**Texte du document**
☆ ☆ ☆ ☆ ☆ ☆ ☆

On a longtemps cru que les fromages étaient l’affaire de la longue tradition culinaire de l’Europe. Pourtant, il existe ici des traditions, comme celle du cheddar. Et force est de constater : le pays se fromagise.

Un pays tout cheddar

On dit qu’il fait «couic, couic», «skouic, skouic», «kwick, kwick», ou même «squweak, squweak». On l’appelle fromage en grains, fromage en crottes, curd, même fromage à poutine. Qu’importe le terme qu’on choisit, dans ce fromage très très frais repose la tradition canadienne, et on y mord à pleines dents. Ce qui n’empêche pas la production de fromages plus fins et vieillis.

La Fromagerie St-Albert présente des fromages fins, dont son cheddar 4 ans, ici servi sur des tranches de pomme.

La Fromagerie St-Albert a une gamme de fromages fins, dont son cheddar 4 ans. Photo : Fromagerie St-Albert.

Le Canada se fromagise

Dès 1635, dans l’île d’Orléans, on produisait un paillasson. Il faut faire un bond de 200 ans pour assister à l’ouverture de la première fromagerie «officielle», en Ontario. (Elle est d’ailleurs reproduite à l’Upper Canada Village, un village reconstruit à la mode de 1866 à Morrisburg).

Depuis 1950, la consommation de fromage a plus que triplé. À lui seul, le cheddar est passé d’une disponibilité de 1,3 kg par personne en 1960 à 3,2 kg en 2015, au Canada. Le Canadien moyen a consommé 13,5 kg de fromage en 2022.

Avec une telle quantité, il en a sûrement mangé sur la route! Parce que, disons-le, le fromage, ça voyage bien! On peut glisser cette délicieuse source de protéines dans la glacière, le panier à pique-nique, un sac à dos ou encore le laisser sur la console de la voiture pendant qu’on roule.

L’art du cheddar!

Notre affaire, c’est surtout le cheddar, un produit anglais qui aurait a connu une poussée au Canada français une centaine d’années après la Conquête, en particulier pendant le blocus napoléonien puis les grandes guerres.

Pendant la Deuxième Guerre mondiale, la production du lait — et du cheddar — connaît une croissance. Après la guerre, les fromageries canadiennes-françaises écoulent les surplus en fabriquant un fromage très, très jeune, à partir du caillé obtenu en produisant le cheddar. Il crisse sous la dent.

À l’Upper Canada Village de Morrisburg, en Ontario, on peut visiter la reproduction de la toute première fromagerie «industrielle» du pays. Photo : Destination Ontario

Avec le temps, donc, le cheddar typiquement anglais s’est transformé pour devenir une signature culinaire du Québec : le fromage en grains — qu’on appelle aussi la crotte de fromage ou la curd (soit caillé, en anglais), ou encore le fameux fromage à poutine. Aujourd’hui, plus de 60 fromageries le produisent.

☆ ☆ ☆ ☆ ☆ ☆ ☆

**Entrées fournies**
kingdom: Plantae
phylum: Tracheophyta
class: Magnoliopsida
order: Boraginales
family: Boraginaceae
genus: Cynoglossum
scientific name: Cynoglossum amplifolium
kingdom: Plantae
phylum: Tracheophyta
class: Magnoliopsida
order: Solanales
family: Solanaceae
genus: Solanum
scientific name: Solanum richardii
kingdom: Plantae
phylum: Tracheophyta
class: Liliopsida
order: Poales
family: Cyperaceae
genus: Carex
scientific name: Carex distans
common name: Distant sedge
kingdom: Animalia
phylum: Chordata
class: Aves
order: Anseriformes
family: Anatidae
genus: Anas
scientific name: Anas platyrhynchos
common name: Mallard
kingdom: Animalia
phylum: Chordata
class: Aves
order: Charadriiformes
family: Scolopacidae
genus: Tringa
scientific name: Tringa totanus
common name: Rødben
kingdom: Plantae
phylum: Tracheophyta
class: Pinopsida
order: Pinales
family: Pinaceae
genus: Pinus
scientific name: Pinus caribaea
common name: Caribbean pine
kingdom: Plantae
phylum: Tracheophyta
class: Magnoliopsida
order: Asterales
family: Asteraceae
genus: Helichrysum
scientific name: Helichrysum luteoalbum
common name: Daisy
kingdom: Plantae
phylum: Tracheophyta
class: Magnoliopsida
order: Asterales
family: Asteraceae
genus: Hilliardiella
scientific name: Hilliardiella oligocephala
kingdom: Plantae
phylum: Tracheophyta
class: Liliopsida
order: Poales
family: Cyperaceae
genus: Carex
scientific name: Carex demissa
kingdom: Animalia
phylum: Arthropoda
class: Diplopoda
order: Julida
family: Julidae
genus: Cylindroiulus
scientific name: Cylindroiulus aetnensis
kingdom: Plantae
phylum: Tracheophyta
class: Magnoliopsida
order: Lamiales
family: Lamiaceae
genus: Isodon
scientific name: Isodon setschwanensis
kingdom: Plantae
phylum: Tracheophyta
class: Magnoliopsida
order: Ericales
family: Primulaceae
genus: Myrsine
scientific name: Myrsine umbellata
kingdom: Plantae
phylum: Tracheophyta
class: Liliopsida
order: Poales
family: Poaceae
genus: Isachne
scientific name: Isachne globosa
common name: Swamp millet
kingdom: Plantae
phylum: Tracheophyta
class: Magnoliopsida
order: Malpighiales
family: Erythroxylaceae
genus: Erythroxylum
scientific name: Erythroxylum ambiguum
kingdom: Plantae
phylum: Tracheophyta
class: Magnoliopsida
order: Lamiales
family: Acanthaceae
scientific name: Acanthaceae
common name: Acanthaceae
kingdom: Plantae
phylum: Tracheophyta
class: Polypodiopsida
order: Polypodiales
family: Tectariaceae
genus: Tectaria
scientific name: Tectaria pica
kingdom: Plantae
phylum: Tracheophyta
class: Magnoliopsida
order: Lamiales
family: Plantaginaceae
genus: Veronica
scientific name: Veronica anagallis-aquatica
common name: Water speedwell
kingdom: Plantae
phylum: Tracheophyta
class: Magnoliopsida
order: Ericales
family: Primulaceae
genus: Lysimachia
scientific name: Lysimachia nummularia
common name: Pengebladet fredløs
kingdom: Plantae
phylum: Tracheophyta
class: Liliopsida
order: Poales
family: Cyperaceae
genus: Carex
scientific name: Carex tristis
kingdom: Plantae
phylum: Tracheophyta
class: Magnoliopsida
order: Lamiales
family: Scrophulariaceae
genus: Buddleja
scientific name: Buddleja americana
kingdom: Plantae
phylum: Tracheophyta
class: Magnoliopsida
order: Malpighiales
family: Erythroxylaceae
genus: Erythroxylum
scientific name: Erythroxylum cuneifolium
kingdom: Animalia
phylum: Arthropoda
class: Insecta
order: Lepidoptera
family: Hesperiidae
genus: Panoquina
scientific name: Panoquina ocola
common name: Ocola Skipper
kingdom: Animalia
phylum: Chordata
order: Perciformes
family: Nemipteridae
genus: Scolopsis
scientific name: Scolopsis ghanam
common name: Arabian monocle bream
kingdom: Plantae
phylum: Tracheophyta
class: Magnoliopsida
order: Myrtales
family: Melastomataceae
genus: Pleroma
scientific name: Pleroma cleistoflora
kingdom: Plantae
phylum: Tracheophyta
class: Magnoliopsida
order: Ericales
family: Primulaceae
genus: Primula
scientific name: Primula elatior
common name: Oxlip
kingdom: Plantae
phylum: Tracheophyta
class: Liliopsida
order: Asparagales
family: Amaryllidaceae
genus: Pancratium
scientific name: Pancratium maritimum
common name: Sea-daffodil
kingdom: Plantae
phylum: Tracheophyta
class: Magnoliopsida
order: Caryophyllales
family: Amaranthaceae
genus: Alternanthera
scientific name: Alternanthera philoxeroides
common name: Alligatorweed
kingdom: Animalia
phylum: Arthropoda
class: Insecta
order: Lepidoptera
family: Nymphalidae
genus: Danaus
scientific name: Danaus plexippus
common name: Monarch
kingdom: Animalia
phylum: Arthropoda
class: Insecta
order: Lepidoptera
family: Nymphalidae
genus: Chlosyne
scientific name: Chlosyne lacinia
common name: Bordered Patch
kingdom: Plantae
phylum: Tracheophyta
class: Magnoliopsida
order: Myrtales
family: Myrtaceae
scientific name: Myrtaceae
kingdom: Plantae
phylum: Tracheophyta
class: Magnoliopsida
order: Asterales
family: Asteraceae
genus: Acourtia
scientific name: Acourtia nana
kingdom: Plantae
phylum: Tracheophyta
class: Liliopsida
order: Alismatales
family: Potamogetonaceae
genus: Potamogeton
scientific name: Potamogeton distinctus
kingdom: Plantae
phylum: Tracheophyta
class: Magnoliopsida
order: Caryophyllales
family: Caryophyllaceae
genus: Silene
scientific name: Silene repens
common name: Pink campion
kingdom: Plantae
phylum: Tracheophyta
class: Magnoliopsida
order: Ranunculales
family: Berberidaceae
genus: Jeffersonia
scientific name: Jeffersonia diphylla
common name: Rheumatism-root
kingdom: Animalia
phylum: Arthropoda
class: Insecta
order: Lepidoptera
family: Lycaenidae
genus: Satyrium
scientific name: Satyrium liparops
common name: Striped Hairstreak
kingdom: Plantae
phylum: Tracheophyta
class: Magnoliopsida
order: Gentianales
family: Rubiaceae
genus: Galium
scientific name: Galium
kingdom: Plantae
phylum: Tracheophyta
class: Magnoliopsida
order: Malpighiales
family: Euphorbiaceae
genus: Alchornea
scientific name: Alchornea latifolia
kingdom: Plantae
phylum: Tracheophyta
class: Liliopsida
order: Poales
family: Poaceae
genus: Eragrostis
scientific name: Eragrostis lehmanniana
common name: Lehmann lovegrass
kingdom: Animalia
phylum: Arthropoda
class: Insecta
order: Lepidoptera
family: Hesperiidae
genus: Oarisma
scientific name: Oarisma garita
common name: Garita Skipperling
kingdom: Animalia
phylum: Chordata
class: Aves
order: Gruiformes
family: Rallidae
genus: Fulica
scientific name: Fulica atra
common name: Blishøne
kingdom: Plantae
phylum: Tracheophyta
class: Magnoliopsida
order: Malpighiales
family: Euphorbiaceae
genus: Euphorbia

☆ ☆ ☆ ☆ ☆ ☆ ☆

**Objectifs**
(1) Reproduisez fidèlement le passage du texte sur le cheddar au Canada, en partant de «Le Canada se» et en allant jusqu'à «fromage en 2022.».
(2) D'après le texte sur le cheddar au Canada, où peut-on glisser ou laisser le fromage en voyage ? Énumérez tous les endroits cités.

**Résultats**
(1)
Le Canada se fromagise

Dès 1635, dans l’île d’Orléans, on produisait un paillasson. Il faut faire un bond de 200 ans pour assister à l’ouverture de la première fromagerie «officielle», en Ontario. (Elle est d’ailleurs reproduite à l’Upper Canada Village, un village reconstruit à la mode de 1866 à Morrisburg).

Depuis 1950, la consommation de fromage a plus que triplé. À lui seul, le cheddar est passé d’une disponibilité de 1,3 kg par personne en 1960 à 3,2 kg en 2015, au Canada. Le Canadien moyen a consommé 13,5 kg de fromage en 2022.

(2)
- la glacière
- le panier à pique-nique
- un sac à dos
- la console de la voiture